Y con este artificio mezcla de entusiasmo, buena fe, necedad y falta de realidad, el día 1 de octubre de 2017, un domingo lluvioso y desagradable, se hizo un referéndum sobre la independencia en medio de un auténtico estado de sitio impresentable en cualquier democracia por pachanguera que sea. Fue un día triste. Lo que pasó después es la tragedia más grande que ha vivido Cataluña desde la Guerra Civil, y tiene responsables claros a lado y lado y personas encarceladas; todo ello indecente y humillante.
Tras semanas con la mente colapsada por lo que estaba pasando (muchos con quien hablaba aquellos días estaban igual), el 26 de octubre no soporté más estupideces, ni monárquicas ni republicanas, y me marché. El sueño de mis amigos se desvaneció el día después, la euforia se transmutó en rabia, fiasco y desengaño; un cóctel molotov emocional que estalló el otoño de 2019 con la sentencia judicial contra los líderes del proceso.
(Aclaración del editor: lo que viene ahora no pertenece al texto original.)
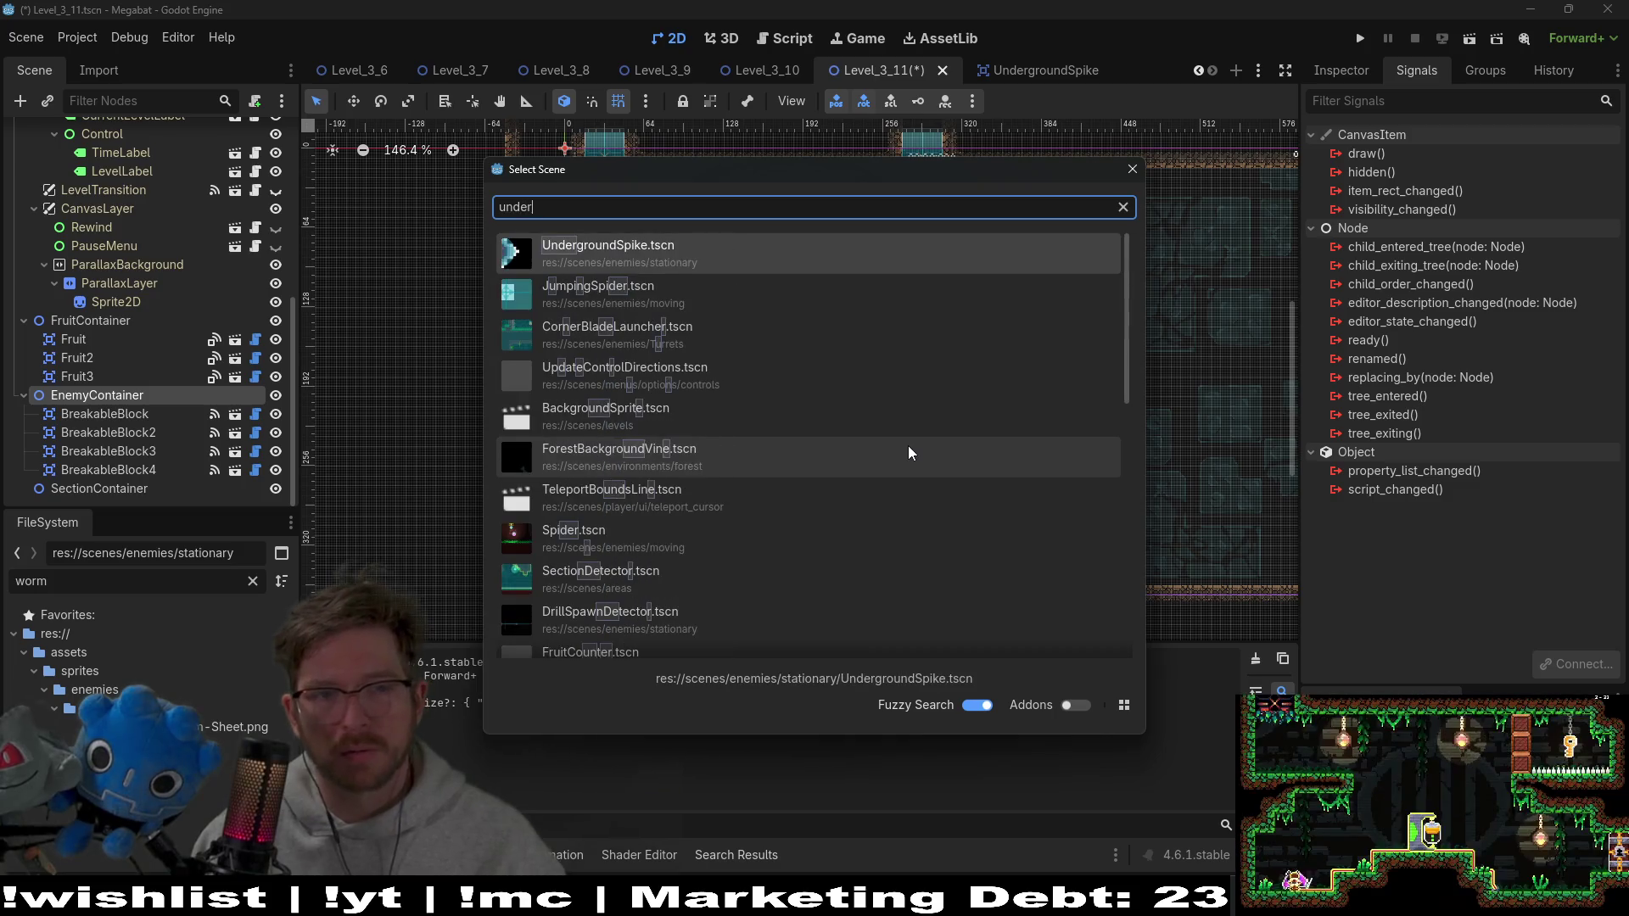
key(Return)
key(w)
drag(677, 316, 717, 368)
Con Albert Calls, escritor y periodista dotado de una viva sabiduría hecha de una cultura, humor y sentido común indómitos, hacía tiempo que temíamos que llegara el día en que no habría suficientes psicoanalistas en Argentina para atender la frustración histórica en que caería parte del pueblo catalán. El ocaso del mundo anhelado provoca el abatimiento y la depresión. Es la postración de una generación que, legítimamente, un día cree en un futuro que le pertenece y que, empujada por una clase política poco digna, pero a quien la coincidencia en la edad hace que se le otorgue representatividad, se embarca en un proyecto probablemente lícito, pero faltado de madurez y recorrido. Al fin y al cabo, la mayoría de la población catalana había aprobado con alegría la Constitución en 1978, y apenas diez años antes no se manifestaban independentistas.
La falta de perspectiva histórica es fatal, y en esto, las generaciones nacidas alrededor de 1960 la han pifiado. Quizás el desengaño nace al darse cuenta de esto, y en estos momentos ya es irreversible.